The barber patted my face dry and I got up. “Well, my dear, your expedition has been extremely informative and helpful. Keep close to these women and let me know what you learn. I’m off to the Tiber Island. I need to check out some information I picked up last night.”

“Picked up where?” she wanted to know.

“Oh, well, you know how it is. I had to interrogate one of Rome’s shadier characters so I had to go to a low place to find him.”

“Public service is so demanding,” she said sweetly. This boded ill.

If only it were public service, I wanted to say. It was Caesar’s personal service. I’ve never liked being someone’s flunky, though I’ve had to play the role often enough in my life.

I rounded up Hermes and we made our way to the island. There was no Senate meeting that morning, for a welcome change. Caesar was overseeing the layout of the huge new Forum he was planning. It was to be an expansion of our ancient Forum. He planned to condemn and level an area of several blocks of land adjacent to the Forum and build an ambitious new facility with a vast open space surrounded by multistoried terraces to be used for business, government, religion, and even entertainment. It would be roomy and orderly and rational, unlike our cramped, irregular, monument-studded, old Forum.

I suspected that it would prove to be just as unpopular as his new calendar, with its impeccable rationality. We Romans like some things to be chaotic and disorderly. As a people we have always been martial and disciplined in war and government and sternly observant in religion. So it pleases us to leave some things in their naturally irregular state, especially if we are used to them that way.

At the Tiber Island I asked for the high priest and he arrived with his usual show of impatience. “Yes, Senator?”

“I won’t take up much of your time. Do you employ a clerk here named Postumius?”

He looked puzzled. “We did, but I have not seen him in several days. I assumed he had sought more congenial employment elsewhere. Is it important?”

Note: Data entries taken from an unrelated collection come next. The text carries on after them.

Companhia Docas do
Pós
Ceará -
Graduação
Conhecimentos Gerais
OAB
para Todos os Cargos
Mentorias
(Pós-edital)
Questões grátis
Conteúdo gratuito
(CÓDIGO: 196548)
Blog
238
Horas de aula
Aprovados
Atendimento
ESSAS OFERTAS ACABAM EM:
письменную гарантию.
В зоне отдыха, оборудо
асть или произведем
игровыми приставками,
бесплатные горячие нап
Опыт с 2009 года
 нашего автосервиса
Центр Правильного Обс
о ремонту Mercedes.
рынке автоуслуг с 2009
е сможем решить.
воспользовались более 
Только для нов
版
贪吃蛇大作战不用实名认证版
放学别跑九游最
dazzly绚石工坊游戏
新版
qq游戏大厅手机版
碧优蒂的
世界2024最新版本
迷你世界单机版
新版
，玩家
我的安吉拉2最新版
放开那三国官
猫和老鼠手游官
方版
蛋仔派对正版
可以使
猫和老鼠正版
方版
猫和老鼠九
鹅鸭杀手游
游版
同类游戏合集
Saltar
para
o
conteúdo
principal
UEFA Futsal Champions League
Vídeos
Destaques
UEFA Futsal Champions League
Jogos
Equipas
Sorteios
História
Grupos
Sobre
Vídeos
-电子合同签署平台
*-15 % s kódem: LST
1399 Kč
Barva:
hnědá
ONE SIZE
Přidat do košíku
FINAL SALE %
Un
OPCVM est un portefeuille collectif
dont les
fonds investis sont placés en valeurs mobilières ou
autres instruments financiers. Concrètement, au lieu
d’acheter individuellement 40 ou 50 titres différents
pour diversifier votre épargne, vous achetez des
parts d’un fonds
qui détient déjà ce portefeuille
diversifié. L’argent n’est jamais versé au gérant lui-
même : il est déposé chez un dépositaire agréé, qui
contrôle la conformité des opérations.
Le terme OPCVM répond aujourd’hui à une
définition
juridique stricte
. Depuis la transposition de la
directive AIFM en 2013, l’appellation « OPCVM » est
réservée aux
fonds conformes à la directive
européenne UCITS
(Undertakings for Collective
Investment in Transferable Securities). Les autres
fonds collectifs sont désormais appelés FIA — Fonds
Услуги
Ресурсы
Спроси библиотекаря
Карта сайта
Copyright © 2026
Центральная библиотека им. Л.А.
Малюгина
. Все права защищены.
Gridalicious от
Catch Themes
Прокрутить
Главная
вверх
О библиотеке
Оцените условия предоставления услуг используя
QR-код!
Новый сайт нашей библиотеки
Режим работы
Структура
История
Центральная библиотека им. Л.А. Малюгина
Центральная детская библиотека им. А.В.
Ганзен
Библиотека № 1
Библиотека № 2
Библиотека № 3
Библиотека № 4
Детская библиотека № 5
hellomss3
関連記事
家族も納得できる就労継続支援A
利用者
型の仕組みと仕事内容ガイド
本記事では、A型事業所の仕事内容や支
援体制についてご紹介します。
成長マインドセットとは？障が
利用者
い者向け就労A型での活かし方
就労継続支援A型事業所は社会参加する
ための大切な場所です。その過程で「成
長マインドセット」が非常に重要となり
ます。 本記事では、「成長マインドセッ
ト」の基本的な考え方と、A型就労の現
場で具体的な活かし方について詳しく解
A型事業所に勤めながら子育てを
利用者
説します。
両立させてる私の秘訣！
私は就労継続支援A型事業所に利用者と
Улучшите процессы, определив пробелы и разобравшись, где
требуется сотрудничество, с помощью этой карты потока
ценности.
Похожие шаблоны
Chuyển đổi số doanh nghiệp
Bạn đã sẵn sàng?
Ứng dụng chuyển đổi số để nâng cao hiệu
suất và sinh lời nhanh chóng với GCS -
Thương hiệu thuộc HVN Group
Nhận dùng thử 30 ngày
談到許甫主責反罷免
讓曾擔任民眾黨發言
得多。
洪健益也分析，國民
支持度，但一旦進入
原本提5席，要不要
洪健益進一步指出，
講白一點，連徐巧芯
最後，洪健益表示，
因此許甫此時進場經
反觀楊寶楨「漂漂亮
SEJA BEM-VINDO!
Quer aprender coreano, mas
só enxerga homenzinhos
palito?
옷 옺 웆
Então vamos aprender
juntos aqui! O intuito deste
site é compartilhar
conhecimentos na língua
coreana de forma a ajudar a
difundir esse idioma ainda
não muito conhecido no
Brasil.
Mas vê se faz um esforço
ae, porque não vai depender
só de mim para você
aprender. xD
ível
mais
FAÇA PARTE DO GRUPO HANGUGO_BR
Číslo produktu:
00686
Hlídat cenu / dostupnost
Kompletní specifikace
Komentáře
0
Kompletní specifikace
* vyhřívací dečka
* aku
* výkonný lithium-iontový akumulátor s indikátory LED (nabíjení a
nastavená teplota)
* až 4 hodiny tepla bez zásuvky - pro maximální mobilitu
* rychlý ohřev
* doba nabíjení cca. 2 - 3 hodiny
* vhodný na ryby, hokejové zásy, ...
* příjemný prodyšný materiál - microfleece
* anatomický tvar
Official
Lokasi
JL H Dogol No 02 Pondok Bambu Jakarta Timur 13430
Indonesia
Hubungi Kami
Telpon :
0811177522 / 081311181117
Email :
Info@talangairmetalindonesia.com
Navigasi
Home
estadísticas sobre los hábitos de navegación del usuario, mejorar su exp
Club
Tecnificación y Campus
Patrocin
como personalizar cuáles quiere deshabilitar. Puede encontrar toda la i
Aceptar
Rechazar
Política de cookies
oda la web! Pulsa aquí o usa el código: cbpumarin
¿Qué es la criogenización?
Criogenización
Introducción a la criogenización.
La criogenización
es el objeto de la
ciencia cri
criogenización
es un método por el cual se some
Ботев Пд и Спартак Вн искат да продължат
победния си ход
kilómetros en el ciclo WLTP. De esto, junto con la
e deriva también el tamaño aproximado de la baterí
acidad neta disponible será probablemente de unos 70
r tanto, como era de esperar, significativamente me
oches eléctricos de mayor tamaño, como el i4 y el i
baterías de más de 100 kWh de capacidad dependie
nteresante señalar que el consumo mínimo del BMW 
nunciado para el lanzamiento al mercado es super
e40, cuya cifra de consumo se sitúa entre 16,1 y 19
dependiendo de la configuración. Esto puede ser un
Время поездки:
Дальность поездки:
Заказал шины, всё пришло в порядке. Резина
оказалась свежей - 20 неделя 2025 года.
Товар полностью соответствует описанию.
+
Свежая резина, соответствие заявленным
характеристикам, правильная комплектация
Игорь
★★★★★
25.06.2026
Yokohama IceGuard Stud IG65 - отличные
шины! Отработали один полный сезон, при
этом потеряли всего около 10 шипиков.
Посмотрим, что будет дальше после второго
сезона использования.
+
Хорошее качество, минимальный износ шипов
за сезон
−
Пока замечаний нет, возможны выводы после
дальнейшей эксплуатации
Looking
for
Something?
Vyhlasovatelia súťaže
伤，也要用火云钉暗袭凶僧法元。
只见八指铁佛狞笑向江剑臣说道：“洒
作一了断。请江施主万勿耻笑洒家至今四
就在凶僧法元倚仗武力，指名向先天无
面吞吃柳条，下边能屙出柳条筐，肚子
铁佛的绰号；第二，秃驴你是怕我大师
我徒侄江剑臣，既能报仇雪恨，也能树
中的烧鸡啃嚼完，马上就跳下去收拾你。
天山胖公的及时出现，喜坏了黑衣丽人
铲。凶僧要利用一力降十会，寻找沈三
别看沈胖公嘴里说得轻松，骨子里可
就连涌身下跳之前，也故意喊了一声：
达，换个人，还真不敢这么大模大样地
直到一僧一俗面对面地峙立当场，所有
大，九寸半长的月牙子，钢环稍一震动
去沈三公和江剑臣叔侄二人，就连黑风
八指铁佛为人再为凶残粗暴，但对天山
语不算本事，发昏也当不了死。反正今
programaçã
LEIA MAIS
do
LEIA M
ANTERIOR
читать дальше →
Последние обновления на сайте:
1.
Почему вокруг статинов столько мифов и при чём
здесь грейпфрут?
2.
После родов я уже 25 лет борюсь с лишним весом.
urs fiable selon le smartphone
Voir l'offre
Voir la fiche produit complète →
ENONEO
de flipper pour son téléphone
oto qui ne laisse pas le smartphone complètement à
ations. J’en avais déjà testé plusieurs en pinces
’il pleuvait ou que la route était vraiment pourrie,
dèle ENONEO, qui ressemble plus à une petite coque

“I believe so. Where did he work?”

“In the accounting department, where we catalogue donations to the temple. The overseer is Telemachus.”

“I’ll trouble you no further. Where may I find Telemachus?”

The accounting department turned out to be a cavernous room at the north end of the island, stuffed with dedications and donations of every imaginable sort, from fine sculpture to good old-fashioned sacks of money. Several clerks worked there under the watchful eye of an old man who had spent his life at the temple, first as a slave, now as a freedman.